I guess this is as good a point as any in my tale to mention that feature which was particularly nasty for a young child—penicillin administered by injection into a buttock. How I feared this painful and humiliating ritual, which was experienced as a kind of violation or defilement. The ritual would begin as the wheeled table carrying the instruments for administering the drug came into earshot. It rattled, or tinkled, as if there were many little glass jars or vials jostling against each other as they moved. There would be the screams of the young patients as they welcomed the infection-fighting substance into their bloodstreams. My fearful anticipation increased as the sounds got closer, and then it would be my turn to endure the painful invasion of my flesh.
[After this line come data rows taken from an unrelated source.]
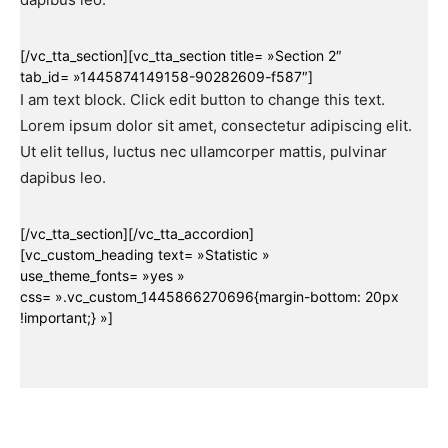
[/vc_tta_section][vc_tta_section title= »Section 2″
tab_id= »1445874149158-90282609-f587″]
I am text block. Click edit button to change this text.
Lorem ipsum dolor sit amet, consectetur adipiscing elit.
Ut elit tellus, luctus nec ullamcorper mattis, pulvinar
dapibus leo.
[/vc_tta_section][/vc_tta_accordion]
[vc_custom_heading text= »Statistic »
use_theme_fonts= »yes »
css= ».vc_custom_1445866270696{margin-bottom: 20px
!important;} »]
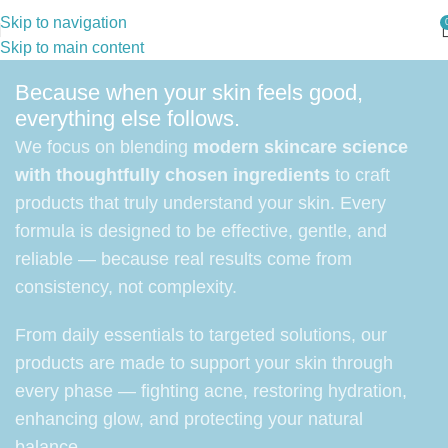
Skip to navigation
Skip to main content
Because when your skin feels good,
everything else follows.
We focus on blending
modern skincare science
with thoughtfully chosen ingredients
to craft
products that truly understand your skin. Every
formula is designed to be effective, gentle, and
reliable — because real results come from
consistency, not complexity.
From daily essentials to targeted solutions, our
products are made to support your skin through
every phase — fighting acne, restoring hydration,
enhancing glow, and protecting your natural
balance.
One memory that has stuck in my mind was a moment after the visit to Dr. B when I learned about the next surgery. I must have been 3 going on 4, as this surgery took place around my fourth birthday. I was standing in my bedroom, looking through the window at the Rideau Canal and the railway tracks leading into the train station. The questions that came into my mind were, “Why me? Why do I have to go through this? Why couldn’t it have been someone else?” And then I thought that if it were someone else, that person would be asking the same questions, and everything would be the same, except it would be someone else, so how would we be any further ahead? It was a strangely philosophical reflection for one so young, and one I am unlikely to have had without these experiences.
I had two additional surgeries. One, when I was 10, gave me something approximating normal bladder control and also enabled me to urinate in a standing position. The other, when I was 17, made my penis look more normal, including moving the opening of the urethra to the usual location. These were accompanied by moments of extreme physical pain but were psychologically less traumatic. One thing that helped was that the anesthetist, knowing about my reaction to gaseous anesthetic, began the anesthesia with sodium pentothal. I do think, however, that the anesthesia administered when I was 17 left me less intellectually capable. School just seemed more difficult after that. Maybe it’s my imagination, but that’s how it seemed.
There can be no doubt that epispadias has cast a long dark shadow over my life, but one which has not prevented me from engaging in a normal life, working as a teacher, writer, publisher, and musician, getting married, and having three children. I can only hope that in the course of my life that I will have succeeded in paying whatever debt to the universe needed to be paid.